Bataclan_theater,_Paris_3_April_2009

Finding myself dull …

I think it must have been Arthur Conan Doyle. Just possibly HG Wells, but my money is on a Sherlock Holmes story, which probably thus make them words of John Watson. I don’t precisely remember, nor do I remember what the protagonist did to remedy his malaise, but the simple phrase stuck, and occasionally it seems so very apposite. I have looked, these last few days, and found myself dull.

Remedy, remedy. A friend, who has presumably never looked up this site, has suggested that I might blog. Which, of course, I do, albeit in a slightly unusual form and for a specific audience. But he, I take it, means something different – write something, anything, a little each day for one’s own benefit and no other’s. “It will probably not be very good at the start,” he says, not, I understand, meaning any slight on my own prose but rather quoting from some exhortatory exordium, “but the purpose is to focus the thoughts.”

And so, that tingling sensation you can feel right now in the centre of your forehead is the burning power of my thoughts, focussed as through a magnifying glass. Or an incipient headache. Or both, perhaps.

This being the week it has been, of course, the thoughts are mostly those of anger. Not at the events in Paris, horrible though they have been. A Franco-Belgian criminal gang committed an outrage, killing a number of people – about as many as die every week on French roads. The security services responded promptly, efficiently and effectively. The perpetrators appear largely to be either dead or in custody, though no doubt associates and accomplices remain objects of pursuit. Vile deeds, then, but hardly, in this day and age, shocking, to anyone not directly affected. Not unique, even that week.

No, the anger comes not at the events in Paris, horrible as they are, but at the responses, mostly by governments and the media corporations they serve. The “leaders” in the US who are shrilly insisting that no Syrian refugees will find a home in their states.
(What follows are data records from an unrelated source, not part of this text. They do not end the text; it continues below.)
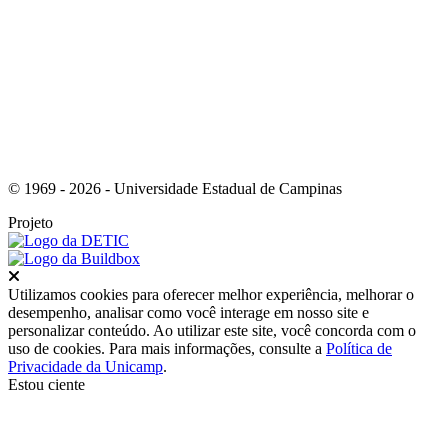
Link para o Youtube
© 1969 - 2026 - Universidade Estadual de Campinas
Projeto
Fechar
Utilizamos cookies para oferecer melhor experiência, melhorar o
desempenho, analisar como você interage em nosso site e
personalizar conteúdo. Ao utilizar este site, você concorda com o
uso de cookies. Para mais informações, consulte a
Política de
Privacidade da Unicamp
.
Estou ciente
Ir para o topo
Australia’s “Christian” Treasurer advising that those accepted here will be “Christians”. He gets the scare quotes, of course, because it is hard to think of a sentiment less worthy of the man whose name the faith the Treasurer professes bears than that we should discriminate in that fashion. They get the quotes because unless the Treasurer has been vouchsafed by God with the power to see into a person’s soul I stagger to think how he will perform the requisite sorting. And why the Treasurer, for Christ’s sake? Presumably because the Immigration Minister is a national embarrassment, cringe-making every time he opens the blow hole in the top of this head to spray us with his opinions.

Focussed thoughts, indeed. I was probably better off without them. Now, am I supposed to re-read this bile and edit it, or just dump it in public and watch it attract flies? Fuck it, why not? Why should politicians, ex-politicians, media commentators, “journalists” and the whole stinking mess have a monopoly on being frothingly, savagely unpleasant in public?